Arnold Cheng was working in marketing and communications at the Rick Hansen Foundation (RHF) when he first heard about the RHF Accessibility Certification™ (RHFAC) Training course, at the time called RHFAC Accessibility Assessor training. He saw the course being developed which sparked his interest in learning more about assessing buildings for their level of accessibility.
The RHFAC Training course teaches individuals how to use the RHFAC methodology to rate buildings on their level of meaningful access. Upon successful completion and passing the subsequent RHFAC Professional exam, individuals will obtain their RHFAC Professional designation, qualifying them to conduct RHFAC ratings for existing buildings and pre-construction plans.
By the time the course was ready to launch in 2017, Cheng had moved to a new phase of his career, as well as doing some freelance work for RHF. He was asked to apply for the RHFAC Training pilot course. As a person with lived experience, Cheng thought the course would be an interesting and great experience, so he agreed.
Accessibility Is for Everyone
The course teaches about the impact of the social and physical environment on people with disabilities, relevant legislation, regulations, and Universal Design principles and standards needed when planning and executing a rating, among other relevant topics.
Cheng explained that his favourite parts of the course were where the social and technical sides meet.
“People think too often that accessibility is about technical specs and measurements, but it is how these technical numbers make lives better, the social aspect, and how these numbers impact people that makes the difference,” he noted.
“People think accessibility is just about wheelchairs, or just about technology, but really, it’s about everything and everyone.”
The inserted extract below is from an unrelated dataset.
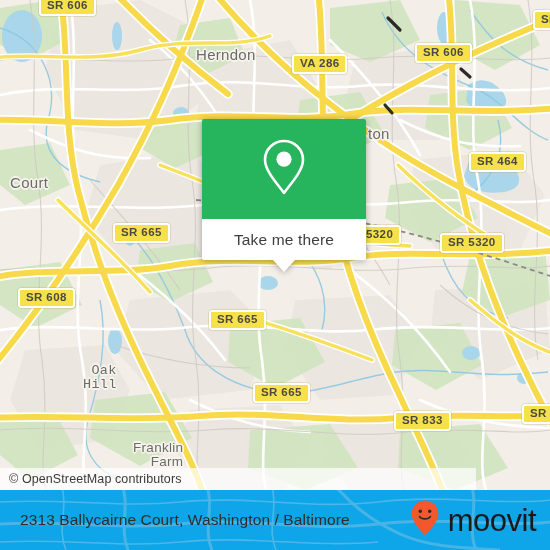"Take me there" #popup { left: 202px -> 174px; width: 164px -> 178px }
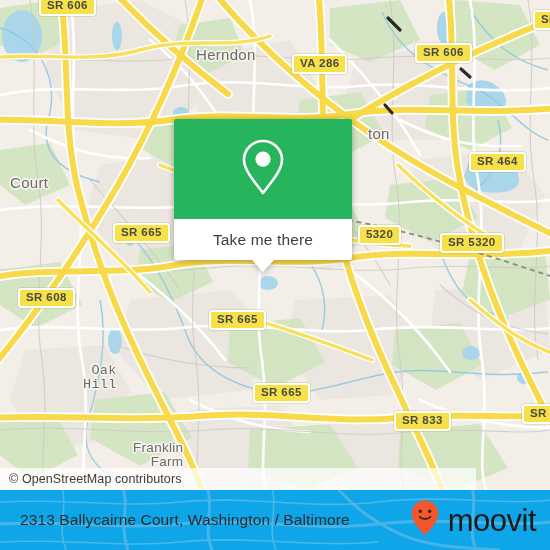"SR 833" div.shield { text: 833 -> 573 }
Following achieving his RHFAC Professional designation, Cheng went back to his previous career, believing that he could do accessibility consulting on the side. However, he kept receiving calls for consultation and realized the great need for accessibility consulting. His business, Spectrum Ability, was born.
“It is really rewarding to have a job that makes people’s lives better.”
Spectrum Ability is an accessibility consulting firm focusing on providing feedback to sites using the RHFAC criteria. Cheng also uses his graphic design and video editing background to create reports for clients that are visually appealing which Cheng helps set his consulting business apart because clients like the way the material is presented.
Keeping Accessibility Top of Mind
One example Cheng noted that highlights how accessibility is for everyone was right in his own office building. The building Cheng works in used to have very heavy doors in the underground parking garage.
“I struggled with them, everyone struggled with them,” he said.
When the building put in a power-operated door, the first thing Cheng saw was someone with a heavy box using the door. He noted how important it was to everyone in the building, not just those with a disability.
Cheng said it's great to see how there seems to be an increased interest in accessibility, particularly because of how connected the world is. He explained that people are thinking outside their own experience and are being exposed to accessibility more frequently – for example the Best Picture award at the Academy Awards this year went to CODA, a film that highlights Deaf culture.
“People are noticing and realizing that accessibility benefits everyone.”